Austin scrambled away from the bushes and jogged toward the Oval for a better view. He was safe now. From behind a tree he expanded the telescope and trained it on the sedan's license plate. Three strips of duct tape covered the plate.

The road folded back on itself and became Palm Drive, a main artery. The sedan sped away, mingling with traffic until Austin could no longer distinguish it. He lost track of the car at the intersection with Campus Drive.

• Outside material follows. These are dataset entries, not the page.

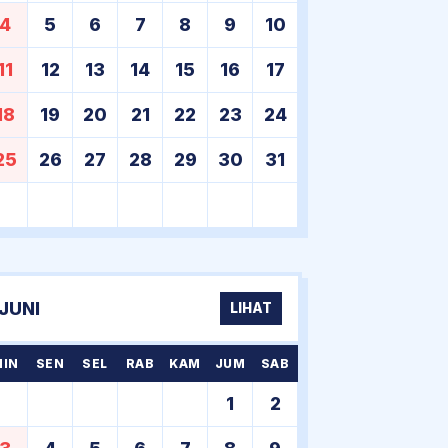
4
5
6
7
8
9
10
11
12
13
14
15
16
17
18
19
20
21
22
23
24
25
26
27
28
29
30
31
JUNI
LIHAT
MIN
SEN
SEL
RAB
KAM
JUM
SAB
1
2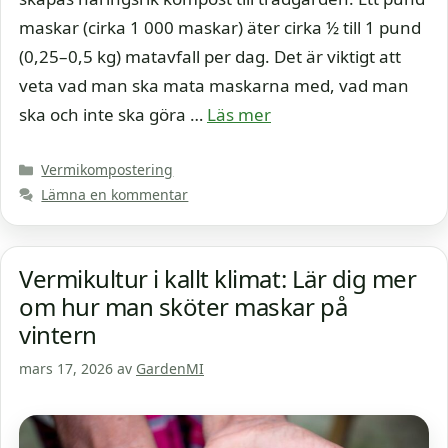
maskar (cirka 1 000 maskar) äter cirka ½ till 1 pund
(0,25–0,5 kg) matavfall per dag. Det är viktigt att
veta vad man ska mata maskarna med, vad man
ska och inte ska göra …
Läs mer
Kategorier
Vermikompostering
Lämna en kommentar
Vermikultur i kallt klimat: Lär dig mer
om hur man sköter maskar på
vintern
mars 17, 2026
av
GardenMI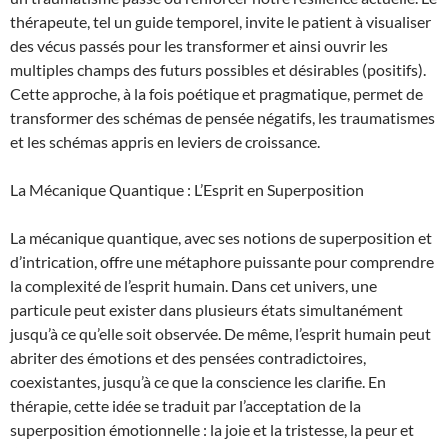
thérapeute, tel un guide temporel, invite le patient à visualiser
des vécus passés pour les transformer et ainsi ouvrir les
multiples champs des futurs possibles et désirables (positifs).
Cette approche, à la fois poétique et pragmatique, permet de
transformer des schémas de pensée négatifs, les traumatismes
et les schémas appris en leviers de croissance.
La Mécanique Quantique : L’Esprit en Superposition
La mécanique quantique, avec ses notions de superposition et
d’intrication, offre une métaphore puissante pour comprendre
la complexité de l’esprit humain. Dans cet univers, une
particule peut exister dans plusieurs états simultanément
jusqu’à ce qu’elle soit observée. De même, l’esprit humain peut
abriter des émotions et des pensées contradictoires,
coexistantes, jusqu’à ce que la conscience les clarifie. En
thérapie, cette idée se traduit par l’acceptation de la
superposition émotionnelle : la joie et la tristesse, la peur et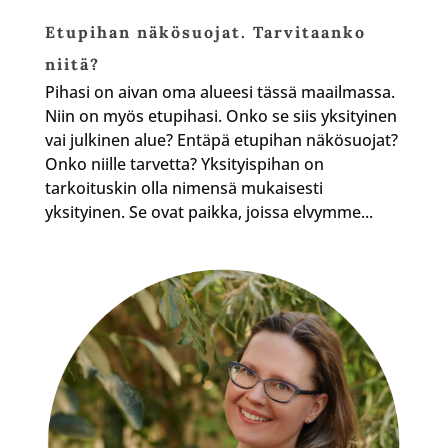
Etupihan näkösuojat. Tarvitaanko
niitä?
Pihasi on aivan oma alueesi tässä maailmassa.
Niin on myös etupihasi. Onko se siis yksityinen
vai julkinen alue? Entäpä etupihan näkösuojat?
Onko niille tarvetta? Yksityispihan on
tarkoituskin olla nimensä mukaisesti
yksityinen. Se ovat paikka, joissa elvymme...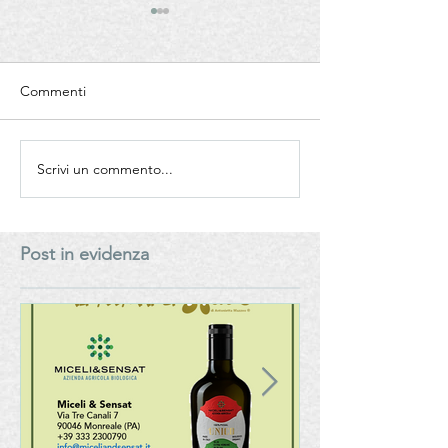
Zorzettig
Commenti
Scrivi un commento...
Emilia Romagna 
da mangiare 202
Olio Extra Vergin
Post in evidenza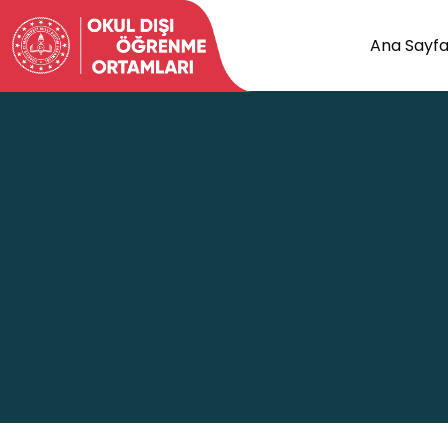
Ana Sayf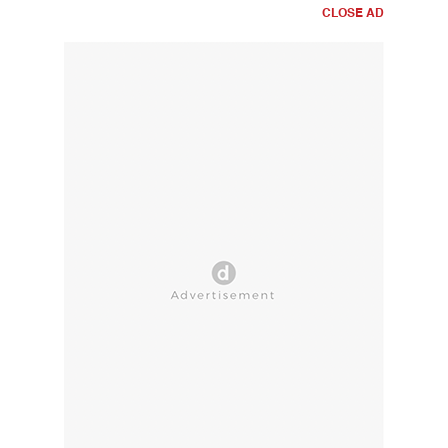
CLOSE AD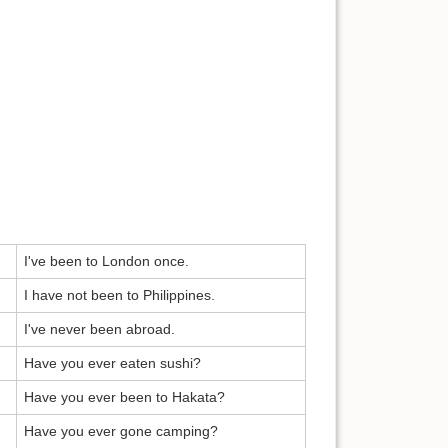
I've been to London once.
I have not been to Philippines.
I've never been abroad.
Have you ever eaten sushi?
Have you ever been to Hakata?
Have you ever gone camping?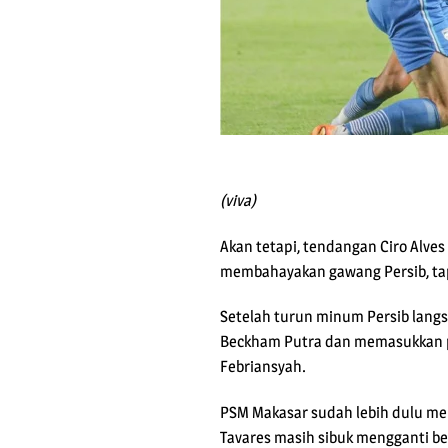
(viva)
Akan tetapi, tendangan Ciro Alves
membahayakan gawang Persib, tap
Setelah turun minum Persib langs
Beckham Putra dan memasukkan pe
Febriansyah.
PSM Makasar sudah lebih dulu me
Tavares masih sibuk mengganti b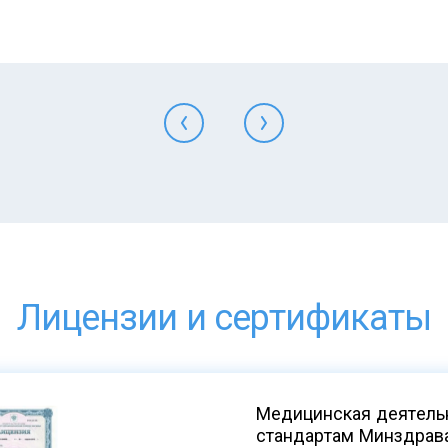
Лицензии и сертификаты
Медицинская деятельн
стандартам Минздрав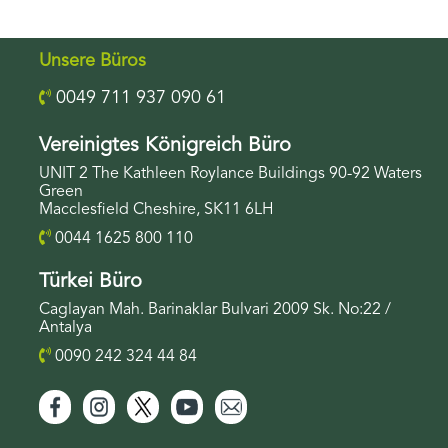
Verwöhnbehandlung in unserem Spa buchen und
Weltklasse-Golfplätzen, luxuriösen Resorts und
erleben Sie das ultimative Urlaubserlebnis.
ganzjährigem Sonnenschein.
Unsere Büros
0049 711 937 090 61
Vereinigtes Königreich Büro
UNIT 2 The Kathleen Roylance Buildings 90-92 Waters
Green
Macclesfield Cheshire, SK11 6LH
0044 1625 800 110
Türkei Büro
Caglayan Mah. Barinaklar Bulvari 2009 Sk. No:22 /
Antalya
0090 242 324 44 84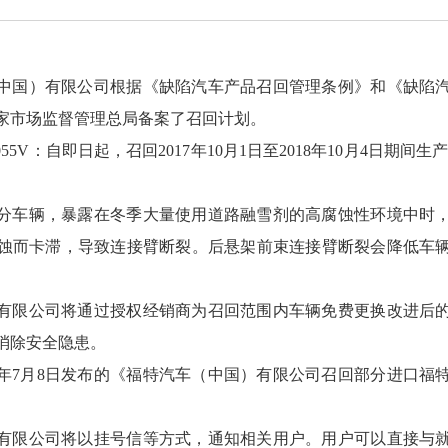
中国）有限公司根据《缺陷汽车产品召回管理条例》和《缺陷
家市场监督管理总局备案了召回计划。
055V：自即日起，召回2017年10月1日至2018年10月4日期间生产的
分车辆，暴露在冬季大量使用道路融雪剂的高腐蚀性环境中时
蚀而卡滞，导致连接臂断裂。后悬架前束连接臂断裂会降低车
。
有限公司将通过授权经销商为召回范围内车辆免费更换改进后
消除安全隐患。
22年7月8日发布的《福特汽车（中国）有限公司召回部分进口福
有限公司将以挂号信等方式，通知相关用户。用户可以直接与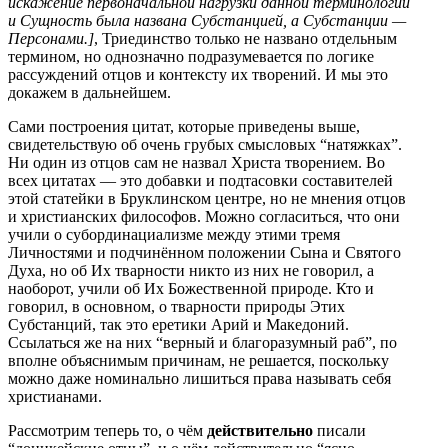
искажение первоначальной нагрузки данной терминологии
и Сущность была названа Субстанцией, а Субстанции —
Персонами.]
, Триединство только не названо отдельным
термином, но однозначно подразумевается по логике
рассуждений отцов и контексту их творений. И мы это
докажем в дальнейшем.
Сами построения цитат, которые приведены выше,
свидетельствую об очень грубых смысловых “натяжках”.
Ни один из отцов сам не назвал Христа творением. Во
всех цитатах — это добавки и подтасовки составителей
этой статейки в Бруклинском центре, но не мнения отцов
и христианских философов. Можно согласиться, что они
учили о субординациализме между этими тремя
Личностями и подчинённом положении Сына и Святого
Духа, но об Их тварности никто из них не говорил, а
наоборот, учили об Их Божественной природе. Кто и
говорил, в основном, о тварности природы Этих
Субстанций, так это еретики Арий и Македоний.
Ссылаться же на них “верный и благоразумный раб”, по
вполне объяснимым причинам, не решается, поскольку
можно даже номинально лишиться права называть себя
христианами.
Рассмотрим теперь то, о чём
действительно
писали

The faraway hum of passing cars punctuated an occasional horn blare as he stared at the intersection. Desperation grabbed hold of him. The license plate was his only connection to the prowler. Now he doubted he'd see the sedan again. He found the prospect haunting as he stood behind the tree.

Malcolm Clare's cell phone vibrated inside his pocket.

He checked the caller identification and let out a sigh of relief. He recognized the voice on the other end.

“Dad?”

“Victoria, this isn't your dad,” he said. “This is Austin Hardy.”

“From the Axe and Palm?”

“Yes. We need to talk.”

“Clearly. You have my dad's phone.”

“I found it in his office, and I wasn't alone. Can we meet?” He took her silence as a sign of indecision. He searched for words, which usually came to him so swiftly. “I know it's strange, but I need you to hear me out.” He didn't know how else to say it. “I just witnessed a break-in. I don't think your father is safe.”

“I know,” she said.

“You do?”

“My dad carries an emergency pager. I doubted your story back at the restaurant but figured it wouldn't hurt to verify what you'd said. He never called back.”

“Believe me now?”

There was another pause. “Let's meet,” she said. “Someplace private.”

“Better not be my place. I have a roommate. He'll hear everything.”

“Come to Roble. I have a single.”

“See you in five.”

 

SEVEN

A jet wheeled to a stop on a tiny runway in the Central Pacific. The hatch clicked open, and a stairwell appeared. Dan Chatham stepped onto the landing and let the warm breeze of the equator embrace him.


Yokwe,
Omelek Island,” he muttered.
Hello, Omelek Island.

He swept the terrain with gray, baggy eyes that moved erratically. He was a thickset man who looked as if he'd played professional football early on and escaped any form of physical exertion since. It was just an appearance; he'd never actually set foot on a gridiron.

Scraggly trees covered the island, a sheet of green growing on reef rock somewhere between Hawaii and Australia. Over time, coral, mollusks, and other remnants of marine life had accumulated to form the island. A bent road carved through its eight acres.

Chatham glanced up at a cloudless sky and surveyed the stars, a thousand lights winking back at him.

A voice broke his meditation.

“Mr. Chatham, sir?” At the base of the stairs stood a young man in uniform, his expression stiff as his spine. “Airman Gibbs. Welcome to the Marshall Islands, sir.”

“Thank you,” Chatham replied, adjusting his suit. “At ease, soldier, or you'll fall over.”

“Yes, sir.” The airman bowed his head with no change in posture. “We didn't expect you this early. Luckily we're ahead of schedule. I'm assigned to escort you to the control room, where you'll be able to watch the process.”